### Given information

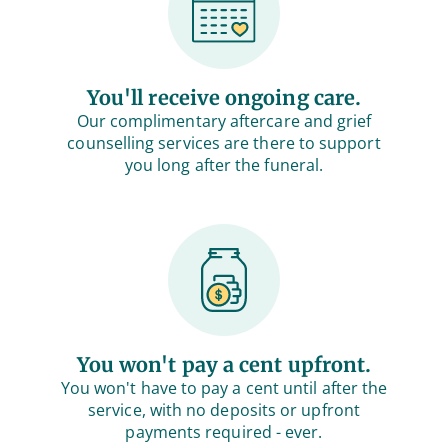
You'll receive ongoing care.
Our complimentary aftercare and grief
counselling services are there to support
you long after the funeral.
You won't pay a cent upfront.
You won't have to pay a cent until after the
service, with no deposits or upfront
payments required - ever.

---

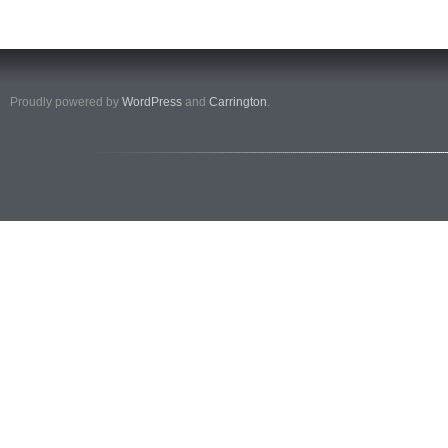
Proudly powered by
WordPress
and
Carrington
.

### Directive
The answer should be a single number: the count of lines in the data that include the string "cent".

### Result of the exercise
2